The pink wigs, the Barbies, the eyelash bats and British accents. All of these external eccentricities have been off putting for some who feel Nicki Minaj isn’t fully a “Hip Hop” artist. Well, the truth of the matter is, she isn’t, and that’s exactly what Pink Friday reveals. Nicki Minaj sees the Hip Hop landscape and has altered it to craft her own success story, whether you like it or not…

Nicki entered the scene froggy style licking lollipops and crafting mixtape tracks like “Kuchi Shop,” to which the world replied “Not again.” Watching Nicki talk shit in a stairwell though, we knew the potential was there. Plus, after that mixtape era, Nicki has gotten better and better. When Lil’ Kim entered the scene with ‘96’s Hard Core (yes, we’re going there), people were none too thrilled with the direction women in Hip Hop were about to take. Rap was still living off the high of tracks like “Ladies First,” plus a budding Lauryn Hill gave the industry hope. If you ask a Lil’ Kim fan now though about Kim’s mark on Hip Hop, she’s the matriarch. We all have to start somewhere, and that’s what Nicki Minaj’s Pink Friday really is – a jumping off point for Nicki’s future, whatever that may be.

When Nicki’s real success began toward the late last year (when her BET Awards Cipher opened some eyes that the girl can spit), her emphasis quadrupled. Hip Hop’s tears still hadn’t dried from being left by Lauryn, Jean Grae wasn’t getting the success she deserved, and Rah Digga’s album hadn’t dropped. When Minaj emerged, she had the finesse and lyrical prowess that had jaws dropping and mouths watering for her debut album. Problem was, Nicki wasn’t here to rip mics apart with her teeth. Sure, she knows how to, but she’s outwardly said her goal in music is much greater. She has the attention of young girls everywhere, and is no longer taking that for granted. Pink Friday may not be everyone’s cup of tea, but many will embrace it.

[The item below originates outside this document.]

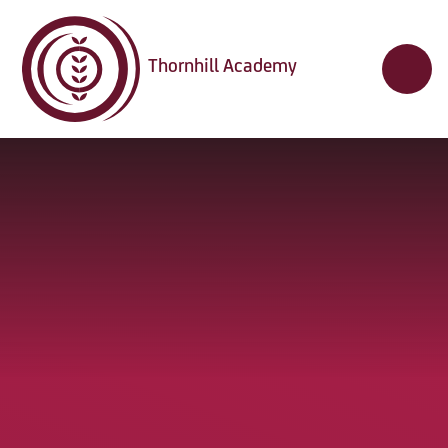
Skip to content ↓
Thornhill Academy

Pink Friday holds no smoke and mirrors; this album is built on Hip-Pop. From the opening synths of “I’m The Best,” it’s obvious that the sound is geared for the mainstream. However, Nicki’s lyrics don’t falter, despite being clogged with a syrup drenched MPC. She rides some Pop rollercoasters better than others, like the Kanye West-assisted “Blazin” and “Moment 4 Life” with Drake. Nicki has a knack for excelling lyrically when she’s competing with others on the track (hence why eyes were left wide open on “Monster” and the PF track “Roman’s Revenge”). When she’s left to her own devices though, her poppiness comes out, and while “Here I Am” and “Save Me” are surefire wins, the album tracks we were predisposed to (“Right Thru Me” , “Check It Out” and “Your Love”) appear overwhelming. Nicki has the potential to win the respect of all, but Pink Friday is clearly for the Barbies. Choosing to box out a whole Hip Hop population wasn’t exactly the best move, but Nicki never claimed to be on a strictly Rap path. Jay-Z’s “Moment of Clarity” comes to mind: “If skills sold / Truth be told / I’d probably be / Lyrically / Talib Kweli / Truthfully, I wanna rhyme like Common Sense / But I did five mil. I ain’t been rhymin like Common since.”

That’s not to say hardcore Rap fans can’t find any merit in Pink Friday. “Dear Old Nicki” is reminiscent of her mixtape track “Autobiography,” and Roman Zolanski fans will enjoy the robotics of “Did It On’em”. The three bonus tracks on the deluxe edition – the M.I.A.-inspired “Muny”, “Blow Ya Mind” and the bassy “Super Bass” are probably the best tracks on Pink Friday. Had these parts made the greater whole, the album would have sounded completely different.

Pink Friday was one of the most highly-anticipated albums of 2010, largely due to curiosity. The reality is that it could have never lived up to the hype it prematurely received. Still, there’s room for growth, and Nicki Minaj has both the skills and the following to keep moving up.